Penguin Group has announced it will no longer provide ebooks to OverDrive, effective immediately. With the termination of the relationship between the publisher and the U.S. digital content distributor, public libraries are effectively cut off from acquiring and lending out Penguin ebooks and e-audiobooks.
The Digital Shift reports:
Penguin is negotiating a continuance agreement with OverDrive, which will allow libraries that have Penguin ebooks in their catalog to continue to have access to those titles.
But since the company does not have a contract with 3M, the still fledgling but growing competitor to OverDrive, the practical effect of the decision will be to shut down public library access to additional Penguin ebook titles (not physical titles) for the immediate future.
The news is not entirely unexpected.

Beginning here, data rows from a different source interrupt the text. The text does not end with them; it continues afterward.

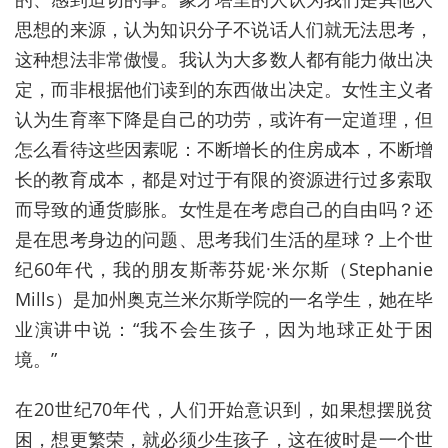
思想的来源，认为知识分子不说话人们就无法思考，
这种想法非常傲慢。
我认为大多数人都有能力做出决
定，而非根据他们读到的东西做出决定。女性主义者
认为生育率下降是自己的功劳，或许有一定道理，但
怎么看待这些因素呢：不断增长的住房成本，不断增
长的教育成本，都是对过于有限的资源进行过多索取
而导致的通货膨胀。女性是在考虑自己的自由吗？还
是在思考身边的问题、思考我们生活的星球？上个世
纪60年代，我的朋友斯蒂芬妮·米尔斯（Stephanie
Mills）是加州奥克兰米尔斯学院的一名学生，她在毕
业演讲中说：“我不会生孩子，因为地球正处于困
境。”
在20世纪70年代，人们开始意识到，如果想摆脱贫
困，想更繁荣，就必须少生孩子，这在彼时是一个世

In November of last year, Penguin Group stopped selling frontlist ebook titles to OverDrive and other digital distribution platforms, and stopped offering new e-audiobooks to library distributors last month.
Penguin is not the only major publisher to demonstrate an unwillingness to provide digital content to libraries. Even as circulation numbers for ebooks grow at libraries, multinational publishers have tightened the reins on providing ebooks and e-audiobooks to these institutions. In March, HarperCollins capped library lending of its e-titles at 26 loans. Random House held off providing digital content to libraries until spring of last year (the availability of Canadian backlisted titles has been notoriously limited). Simon & Schuster and MacMillan have so far refused to provide e-titles to libraries. Now, HarperCollins remains the only large multinational publisher to provide digital titles to OverDrive.
In each of these cases, publishers have cited concerns over piracy and the potential for a loss of consumer sales. Canadian publishers such as House of Anansi Press, Douglas & McIntyre, and Orca Books do presently deal with the distributor.
This latest development with Penguin strengthens the argument for a Canadian-made solution to e-content distribution, championed by groups such as the Canadian Urban Libraries Council, the Association of Canadian Publishers, and the Canadian Publishers Council (of which Penguin Canada, Simon & Schuster Canada, HarperCollins Canada, and Random House of Canada are members).